Mount Whitney is a thing of beauty. Just the thought of it sends my brain in spirals of wonder. It is the highest point in the entire contiguous United States. How can one not be amazed?
In person, the mountain does even more. Its jagged peak stretches high into the sky — and it is attended by a multitude of other, fierce looking granite shards. The earth looks like it ripped its meanest rocks from its bosom and threw them into the air. When my eyes meet its gaze, I am humbled and tremble.
But today, with a lot of luck and a little bit of work, I stood on its peak, and looked out at the world beneath me.

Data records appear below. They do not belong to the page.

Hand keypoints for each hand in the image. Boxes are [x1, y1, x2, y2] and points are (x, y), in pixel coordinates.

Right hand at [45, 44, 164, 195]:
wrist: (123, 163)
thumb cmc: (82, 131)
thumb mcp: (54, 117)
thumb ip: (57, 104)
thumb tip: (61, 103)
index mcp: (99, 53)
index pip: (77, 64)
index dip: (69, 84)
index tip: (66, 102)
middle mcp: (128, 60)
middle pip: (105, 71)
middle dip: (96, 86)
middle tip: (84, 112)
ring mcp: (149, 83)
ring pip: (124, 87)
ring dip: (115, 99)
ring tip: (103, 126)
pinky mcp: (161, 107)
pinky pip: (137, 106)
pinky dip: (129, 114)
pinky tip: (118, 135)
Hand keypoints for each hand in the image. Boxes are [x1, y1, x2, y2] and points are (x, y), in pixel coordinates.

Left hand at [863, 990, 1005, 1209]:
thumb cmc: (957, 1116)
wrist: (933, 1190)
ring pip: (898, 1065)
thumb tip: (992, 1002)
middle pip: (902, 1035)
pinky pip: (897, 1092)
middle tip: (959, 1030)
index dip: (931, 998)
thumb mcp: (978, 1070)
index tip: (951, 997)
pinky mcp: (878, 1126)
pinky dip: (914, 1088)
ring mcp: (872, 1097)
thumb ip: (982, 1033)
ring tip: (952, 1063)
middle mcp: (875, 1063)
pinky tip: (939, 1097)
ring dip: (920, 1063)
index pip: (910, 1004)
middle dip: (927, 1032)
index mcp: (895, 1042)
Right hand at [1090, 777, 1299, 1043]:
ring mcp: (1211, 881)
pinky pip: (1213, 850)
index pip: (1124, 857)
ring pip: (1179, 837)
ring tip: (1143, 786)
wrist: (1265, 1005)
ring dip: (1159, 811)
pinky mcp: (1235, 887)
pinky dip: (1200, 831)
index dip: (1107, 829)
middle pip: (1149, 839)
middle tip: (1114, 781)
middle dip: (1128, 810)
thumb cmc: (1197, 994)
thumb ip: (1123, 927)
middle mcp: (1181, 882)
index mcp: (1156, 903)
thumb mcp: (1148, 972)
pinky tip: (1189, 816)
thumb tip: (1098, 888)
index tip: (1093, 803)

It all began, as it seems to often, at 3am. I fumbled around, making myself ready in the deep darkness. We started treading carefully along in the dark, quietly marching onward. It was beautiful. The stars winked merrily above, the stream’s tinkling laughter accompanied us for miles, and the sun stretched awake across the glorious mountains long before the sunrise.
As the light began to put color into the wood, we noticed the birds singing us along, and the rocks that were scattered far and wide in and around the path.

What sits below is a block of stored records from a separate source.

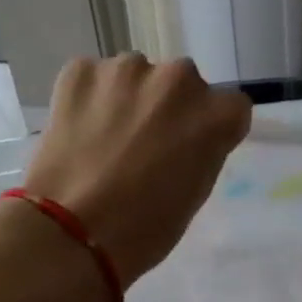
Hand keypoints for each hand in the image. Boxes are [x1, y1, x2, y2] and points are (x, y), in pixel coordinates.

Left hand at [22, 55, 250, 285]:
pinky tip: (78, 132)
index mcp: (215, 114)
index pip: (230, 106)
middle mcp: (178, 79)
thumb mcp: (195, 194)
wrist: (71, 232)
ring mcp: (127, 69)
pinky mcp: (81, 71)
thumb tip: (184, 137)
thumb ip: (201, 151)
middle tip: (145, 145)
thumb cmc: (144, 229)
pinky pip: (94, 78)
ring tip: (106, 139)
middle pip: (182, 84)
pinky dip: (89, 98)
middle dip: (169, 107)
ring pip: (136, 76)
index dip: (210, 128)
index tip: (191, 148)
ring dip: (128, 98)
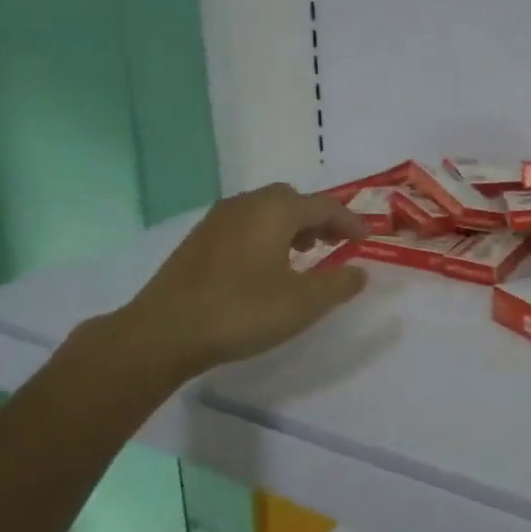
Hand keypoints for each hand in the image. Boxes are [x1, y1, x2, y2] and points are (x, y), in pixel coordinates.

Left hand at [117, 184, 368, 383]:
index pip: (324, 206)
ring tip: (305, 254)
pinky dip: (266, 234)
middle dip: (319, 218)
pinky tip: (266, 265)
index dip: (350, 222)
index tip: (367, 240)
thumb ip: (338, 284)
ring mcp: (218, 219)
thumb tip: (360, 271)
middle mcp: (246, 205)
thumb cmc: (241, 312)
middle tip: (335, 244)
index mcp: (275, 211)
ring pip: (266, 210)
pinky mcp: (199, 239)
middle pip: (293, 200)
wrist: (163, 332)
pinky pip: (245, 223)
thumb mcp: (302, 303)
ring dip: (292, 225)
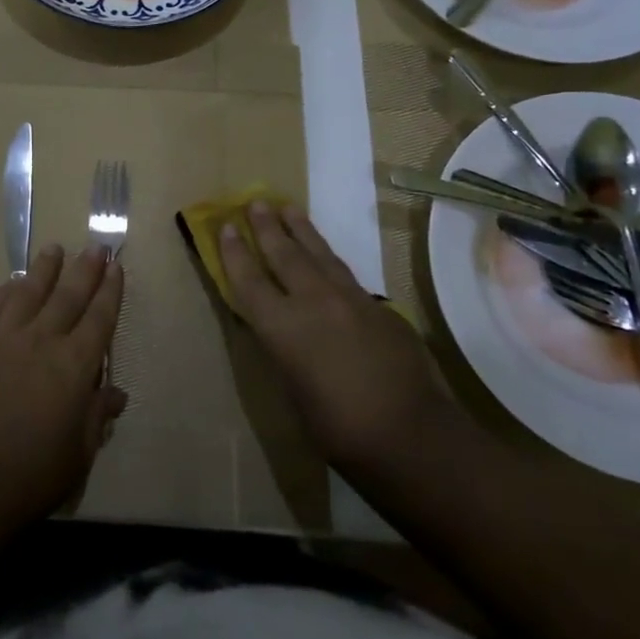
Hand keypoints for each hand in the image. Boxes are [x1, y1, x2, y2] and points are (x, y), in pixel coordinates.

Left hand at [0, 245, 127, 527]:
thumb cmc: (33, 471)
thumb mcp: (79, 451)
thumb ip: (97, 415)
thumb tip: (116, 392)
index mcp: (75, 364)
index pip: (100, 318)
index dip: (110, 291)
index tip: (116, 266)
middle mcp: (43, 340)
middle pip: (68, 295)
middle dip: (85, 269)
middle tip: (95, 246)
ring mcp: (5, 338)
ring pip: (29, 292)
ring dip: (44, 269)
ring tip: (54, 249)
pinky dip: (4, 291)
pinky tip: (11, 282)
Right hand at [218, 200, 446, 466]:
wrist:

Eventually we came upon Guitar Lake, where many hikers rest for the night, and encountered a new cold. The ground was sprinkled with snow and ice, much new from the previous night. We looked at the crown of cruel mountains protecting their precious jewel, and wondered what the day would bring.

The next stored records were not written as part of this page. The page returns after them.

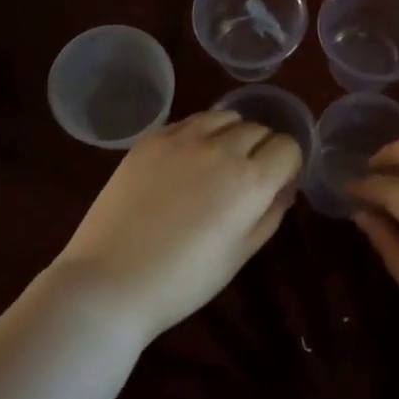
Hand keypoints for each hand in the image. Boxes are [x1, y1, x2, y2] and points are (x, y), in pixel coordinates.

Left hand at [49, 110, 303, 340]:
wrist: (111, 281)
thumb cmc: (184, 281)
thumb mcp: (240, 255)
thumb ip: (269, 214)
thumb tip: (283, 188)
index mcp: (250, 180)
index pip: (288, 147)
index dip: (287, 165)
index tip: (277, 183)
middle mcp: (221, 148)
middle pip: (259, 129)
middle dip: (263, 149)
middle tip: (247, 178)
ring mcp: (182, 139)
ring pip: (225, 117)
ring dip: (232, 134)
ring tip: (219, 161)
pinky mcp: (150, 139)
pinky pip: (189, 121)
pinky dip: (200, 133)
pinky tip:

Up we started, finding the snow much better than expected. Up we continued, and I found that the elevation suited me today — I fell skyward with every step, invigorated by the slow withdrawal of air, by the beginning of pressure in my head.
We made quick work of the mountain before the Trail Crest (not the actual crest, but the point at which our path met the Whitney Portal Trail to walk up together toward the summit). There were signs warning of the danger of lightening (that I know well, thanks to the terrifying book Shattered Air that Mike Stuckey so kindly recommended to me), which we smiled at and went right past.
Up and up, we walked into a sky that looked like an old photo — strangely blackened with some sort of beautiful magic that made me feel like an explorer from ages past. The snow deepened and became treacherous and I took the lead, excited by the harder path and pushed on by the thought of the summit. Some parts of the path held slippery snow, ready to send a hiker to their quick death hundreds of feet below. But we picked our way carefully, and stayed safe.
And then we were on the awesome mountain itself, held up in the cathedral built by nature itself. We were here, we were deemed worthy, we arrived at the summit.
I peered down at a frozen little lake, seeming to be almost right below, looking like it could catch me if (in a moment of insanity) I took to the air. There was a flurry of activity on the top, and (strangely) cell service — the first in weeks. I was able to sit quietly after sending out my two mandatory “I’m here!” texts and writing in the register:
“What a day it has been,
What a mood I am in,
Why it’s almost like being in love!”
And then, thinking better, scratching out the “almost.”
I had been dreaming of this moment for years, and there it was. The mountains stretched their arms out all around me, holding me and my joy right where I was. They went on and on right until they blended up into the deep blue sky. Fluffy clouds spun wildly above me, one becoming the next becoming the next. I was there, at the top of the country, feeling my smallness and the might of it all around me.
A young man took out his harmonica and played as he reached the summit:
“I once was lost,
But now I’m found,
Was blind but now I see.”
But my journey was only halfway over, and as I was overjoyed at my own ease with the altitude, I was worried about Rainbow Dash’s dizziness. We wandered down, stepping carefully through the slushy snow, picking our way slowly over the sketchy parts with the faraway drop-offs. We went down and down, the same way we had come. We remembered this rock and that point, this place where the marmots were attacking backpacks left behind (pro tip: don’t!) and that lake far below.
I was dazzled by the splendor of it all laid out before us. Here is where I find the sunlight of the spirit. Here is where my soul feels right. Here is where I am born and reborn anew. Here is where I find the belly button of my world. Here is where all love springs forth. Here is heaven on earth.
And, after quite some work, we arrived back at Guitar Lake where all the mountains were reflected on its clear, still face. We flattened ourselves against a large warm rock before rushing past the spruce and pine and occasional sequoia and marshy meadow and babbling stream all the way back to our bear cans and campsite.
And I ate barley and lentils and spring vegetable mix, and it was the best meal of my life.
I only wish I could take this perfect day out of my heart and give it right to you. Maybe then you would understand, as my words and pictures can’t explain the awe and wonder and brightness of it all. But you probably know just this feeling from some other day, and know exactly the ecstasy I have right now in me.